**Problem**
Would you retype exactly the lines from the one containing "[62,334,80,348] [3] -> [748,259,784,278] *[3]" through the last line of the records below, and nothing else?

**Dataset records**

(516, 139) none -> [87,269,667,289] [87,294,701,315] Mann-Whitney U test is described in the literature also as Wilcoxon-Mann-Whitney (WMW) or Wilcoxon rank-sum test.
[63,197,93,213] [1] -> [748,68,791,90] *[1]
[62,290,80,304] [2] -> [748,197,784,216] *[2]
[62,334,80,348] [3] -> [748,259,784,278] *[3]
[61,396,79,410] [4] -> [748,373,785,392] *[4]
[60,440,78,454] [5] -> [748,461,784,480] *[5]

**Answer section**
[62,334,80,348] [3] -> [748,259,784,278] *[3]
[61,396,79,410] [4] -> [748,373,785,392] *[4]
[60,440,78,454] [5] -> [748,461,784,480] *[5]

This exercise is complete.